The figure below summarizes the frequencies of ngrams observed in the sample datasets with and without stopwords. First of all, similarly to word frequencies, we can see a large tail of low frequency ngrams. The higher order of the ngram, the more ngrams appear with low frequency.

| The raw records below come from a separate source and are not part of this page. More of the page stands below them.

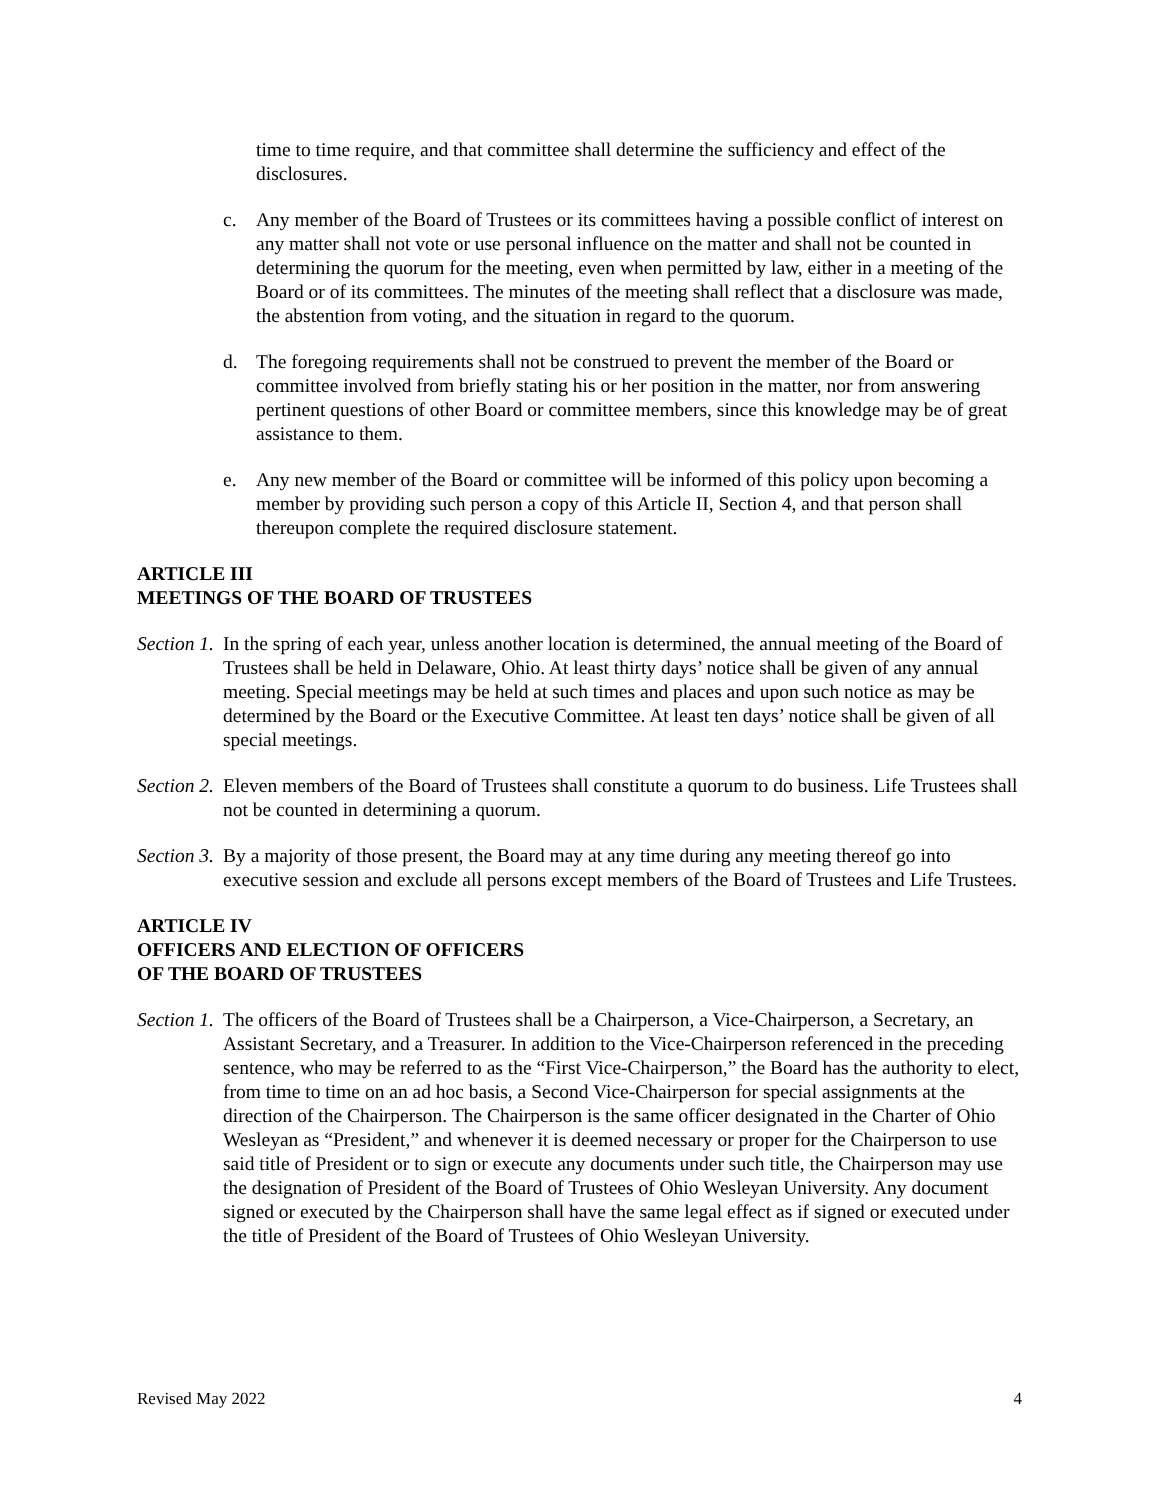time to time require, and that committee shall determine the sufficiency and effect of the disclosures.
c. Any member of the Board of Trustees or its committees having a possible conflict of interest on any matter shall not vote or use personal influence on the matter and shall not be counted in determining the quorum for the meeting, even when permitted by law, either in a meeting of the Board or of its committees. The minutes of the meeting shall reflect that a disclosure was made, the abstention from voting, and the situation in regard to the quorum.
d. The foregoing requirements shall not be construed to prevent the member of the Board or committee involved from briefly stating his or her position in the matter, nor from answering pertinent questions of other Board or committee members, since this knowledge may be of great assistance to them.
e. Any new member of the Board or committee will be informed of this policy upon becoming a member by providing such person a copy of this Article II, Section 4, and that person shall thereupon complete the required disclosure statement.
ARTICLE III
MEETINGS OF THE BOARD OF TRUSTEES
Section 1.
In the spring of each year, unless another location is determined, the annual meeting of the Board of Trustees shall be held in Delaware, Ohio. At least thirty days’ notice shall be given of any annual meeting. Special meetings may be held at such times and places and upon such notice as may be determined by the Board or the Executive Committee. At least ten days’ notice shall be given of all special meetings.
Section 2.
Eleven members of the Board of Trustees shall constitute a quorum to do business. Life Trustees shall not be counted in determining a quorum.
Section 3.
By a majority of those present, the Board may at any time during any meeting thereof go into executive session and exclude all persons except members of the Board of Trustees and Life Trustees.
ARTICLE IV
OFFICERS AND ELECTION OF OFFICERS
OF THE BOARD OF TRUSTEES
Section 1.
The officers of the Board of Trustees shall be a Chairperson, a Vice-Chairperson, a Secretary, an Assistant Secretary, and a Treasurer. In addition to the Vice-Chairperson referenced in the preceding sentence, who may be referred to as the “First Vice-Chairperson,” the Board has the authority to elect, from time to time on an ad hoc basis, a Second Vice-Chairperson for special assignments at the direction of the Chairperson. The Chairperson is the same officer designated in the Charter of Ohio Wesleyan as “President,” and whenever it is deemed necessary or proper for the Chairperson to use said title of President or to sign or execute any documents under such title, the Chairperson may use the designation of President of the Board of Trustees of Ohio Wesleyan University. Any document signed or executed by the Chairperson shall have the same legal effect as if signed or executed under the title of President of the Board of Trustees of Ohio Wesleyan University.
Revised May 2022 4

Also, a direct comparison bwetween the corpora with and without stopwords show, that removing the stopwords greatly reduces the amount of available ngrams.

Let’s look at the most frequent ngrams “with stopwords” corpus, listed in the table below.

	digrams	freq	trigrams	freq	quadgrams	freq
1	of the	42953	one of the	3402	the end of the	738
2	in the	41107	a lot of	3082	the rest of the	680
3	to the	21228	to be a	1873	for the first time	641
4	on the	19579	thanks for the	1835	at the end of	637
5	for the	19470	going to be	1730	at the same time	528
6	to be	16391	i want to	1566	thanks for the follow	478
7	at the	14017	out of the	1490	is going to be	471
8	and the	12640	the end of	1481	one of the most	443
9	in a	12186	it was a	1421	in the middle of	406
10	with the	10419	some of the	1383	is one of the	393
11	is a	9943	as well as	1372	to be able to	389
12	it was	9677	the u s	1360	going to be a	385
13	for a	9273	be able to	1333	when it comes to	383
14	i have	8786	i dont know	1267	i dont want to	349
15	from the	8780	part of the	1197	cant wait to see	336
16	i was	8697	i have a	1194	thank you for the	325
17	and i	8376	i have to	1177	if you want to	318
18	it is	8296	looking forward to	1145	in the u s	310
19	with a	8292	the rest of	1084	one of the best	300
20	will be	8073	the first time	1064	in the united states	280

Let’s compare them with the most frequent ngrams “without stopwords” corpus, listed in the table below.

	digrams	freq	trigrams	freq	quadgrams	freq
1	right now	2282	new york city	269	vested interests vested interests	251
2	new york	1967	interests vested interests	251	interests vested interests vested	250
3	year old	1966	vested interests vested	251	amazon services amazon eu	42
4	last year	1854	let us know	238	cake cake cake cake	42
5	last night	1498	happy mothers day	217	martin luther king jr	40
6	years ago	1410	two years ago	161	just finished mi run	37
7	high school	1369	happy new year	146	rock roll hall fame	33
8	first time	1271	president barack obama	137	new york new jersey	29
9	feel like	1265	cinco de mayo	119	amp amp amp gt	28
10	last week	1216	new york times	118	mg cholesterol mg sodium	28
11	make sure	1067	world war ii	118	happy cinco de mayo	27
12	looking forward	1060	will take place	109	calories protein carbohydrate fat	26
13	can get	1052	looking forward seeing	93	protein carbohydrate fat saturated	26
14	looks like	927	gov chris christie	92	cholesterol mg sodium fiber	25
15	even though	921	first time since	86	let us know think	25
16	new jersey	842	year old son	82	amp amp amp amp	24
17	just got	802	year old daughter	81	carbohydrate fat saturated mg	23
18	one day	779	four years ago	76	fat saturated mg cholesterol	23
19	next week	773	three years ago	76	get real rewards just	23
20	two years	768	new years eve	75	new york stock exchange	23

As we can see, the ngrams in the second table seem more specific.

Conclusions for future modeling

The available text corpus is large and needs to be filtered carefully before modeling. With the long tails of low-frequency items, it may be useful to trim down the number of collected words and ngrams. When trimming down the corpus I will do the following:

keep single words that represent 95% of total word count
remove ngrams of frequency = 1.

An initial comparison of object.size() of the sample corpus of ngrams shows that after this reduction

“with stopwords” corpus size is reduced from 1.2Gb to 122.7Mb
“without stopwords” corpus size is reduced from 907.6Mb to 45.4Mb

This step will be helpfull to make downstream analysis more lightweight. Introducing higher order n-grams may be necessary, but will increase the size of the entire corpus.